Изменить размер шрифта - +
Когда Эхин стоял в сверкающей кольчуге, опершись на длинный меч и отвечая грациозными поклонами на приветственный клич, потрясавший воздух в павильоне и далеко вокруг, Саймон Гловер глядел и дивился, неужели этот величавый юный вождь – тот самый мальчишка, с которым он зачастую обходился весьма непочтительно? И в душе перчаточника зашевелились опасения, как бы ему теперь не отплатили за это сторицей. Бурные приветствия сменились музыкой менестрелей, и скалы и сосновые леса вокруг огласило пение арф и волынок, как недавно оглашал их погребальный плач.

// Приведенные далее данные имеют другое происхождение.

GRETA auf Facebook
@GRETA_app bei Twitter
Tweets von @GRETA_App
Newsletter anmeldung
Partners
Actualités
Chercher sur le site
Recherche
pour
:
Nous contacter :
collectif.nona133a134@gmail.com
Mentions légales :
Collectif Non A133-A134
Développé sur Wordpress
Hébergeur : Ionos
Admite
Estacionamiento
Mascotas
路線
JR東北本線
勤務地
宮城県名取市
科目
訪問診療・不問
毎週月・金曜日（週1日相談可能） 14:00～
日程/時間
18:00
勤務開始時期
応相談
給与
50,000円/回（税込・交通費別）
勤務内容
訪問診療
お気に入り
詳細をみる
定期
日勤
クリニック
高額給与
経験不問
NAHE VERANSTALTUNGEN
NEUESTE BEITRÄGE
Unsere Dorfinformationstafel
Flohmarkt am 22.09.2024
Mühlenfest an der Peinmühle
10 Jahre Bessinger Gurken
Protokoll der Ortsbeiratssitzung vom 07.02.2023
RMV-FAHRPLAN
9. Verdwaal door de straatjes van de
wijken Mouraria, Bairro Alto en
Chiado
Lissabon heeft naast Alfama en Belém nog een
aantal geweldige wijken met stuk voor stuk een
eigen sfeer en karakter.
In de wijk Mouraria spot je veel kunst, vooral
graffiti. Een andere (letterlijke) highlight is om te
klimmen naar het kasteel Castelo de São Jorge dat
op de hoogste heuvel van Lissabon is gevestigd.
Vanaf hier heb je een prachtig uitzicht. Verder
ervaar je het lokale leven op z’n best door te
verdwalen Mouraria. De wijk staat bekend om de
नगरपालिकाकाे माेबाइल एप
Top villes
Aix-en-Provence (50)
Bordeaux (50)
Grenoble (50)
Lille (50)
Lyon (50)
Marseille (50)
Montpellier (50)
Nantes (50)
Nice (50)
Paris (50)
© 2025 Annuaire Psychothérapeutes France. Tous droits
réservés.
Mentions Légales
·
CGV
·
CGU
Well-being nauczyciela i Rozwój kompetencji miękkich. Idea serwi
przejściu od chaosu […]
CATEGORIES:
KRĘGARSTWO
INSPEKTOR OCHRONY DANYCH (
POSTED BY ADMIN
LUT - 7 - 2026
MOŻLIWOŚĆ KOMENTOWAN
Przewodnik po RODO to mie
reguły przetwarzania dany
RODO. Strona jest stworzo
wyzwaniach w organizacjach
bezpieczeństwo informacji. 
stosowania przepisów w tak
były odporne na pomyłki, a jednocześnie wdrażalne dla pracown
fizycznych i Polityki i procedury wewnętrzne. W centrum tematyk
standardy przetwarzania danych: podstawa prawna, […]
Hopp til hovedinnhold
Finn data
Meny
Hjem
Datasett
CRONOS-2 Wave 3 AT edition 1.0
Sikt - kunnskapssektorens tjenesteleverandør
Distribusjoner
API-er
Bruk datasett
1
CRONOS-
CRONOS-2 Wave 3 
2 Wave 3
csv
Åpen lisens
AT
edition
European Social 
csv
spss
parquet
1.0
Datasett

Было бы скучно излагать в подробностях, как велось торжество посвящения, или во всех деталях – первые слова заупокойной молитвы. пересказывать, сколько кубков поднято было во славу былых героев клана и за здравие тех двадцати девяти удальцов, которым предстояло сразиться в близком уже бою на глазах и под водительством своего молодого вождя. Барды, исстари сочетавшие в своем лице поэтов и пророков, отважились предсказать им самую блистательную победу и наперед говорили о ярости, с какою Синий Сокол, символ клана Кухил, растерзает на куски Горного Кота – всем известную эмблему клана Хаттан.

Солнце клонилось к закату, когда «чаша милости» (кубок, вырезанный из дуба и оправленный в серебро) пошла вкруговую по столу в знак окончания пира. Впрочем, кому не надоело бражничать, те вольны были пойти еще в любой павильон и продолжать пированье. Саймона Гловера Бушаллох отвел в небольшую хижину, приспособленную явно для нужд лишь одного человека. Постель из вереска и мха, приготовленная так пышно, как только позволяла ранняя весна, и запас всяческой вкусной еды, какую только можно было собрать после недавнего пира, – все указывало, что кто‑то нарочно позаботился поудобнее устроить гостя, который заночует в этой хижине.

– Оставайся здесь и никуда не уходи, – сказал Бушаллох, прощаясь со своим другом и protege note 66. – Это твоя спальня. В такую суматошную ночь как выйдешь из помещения, его сразу займут. Так, если бобер покинет свою нору, в нее тут же заползет лиса.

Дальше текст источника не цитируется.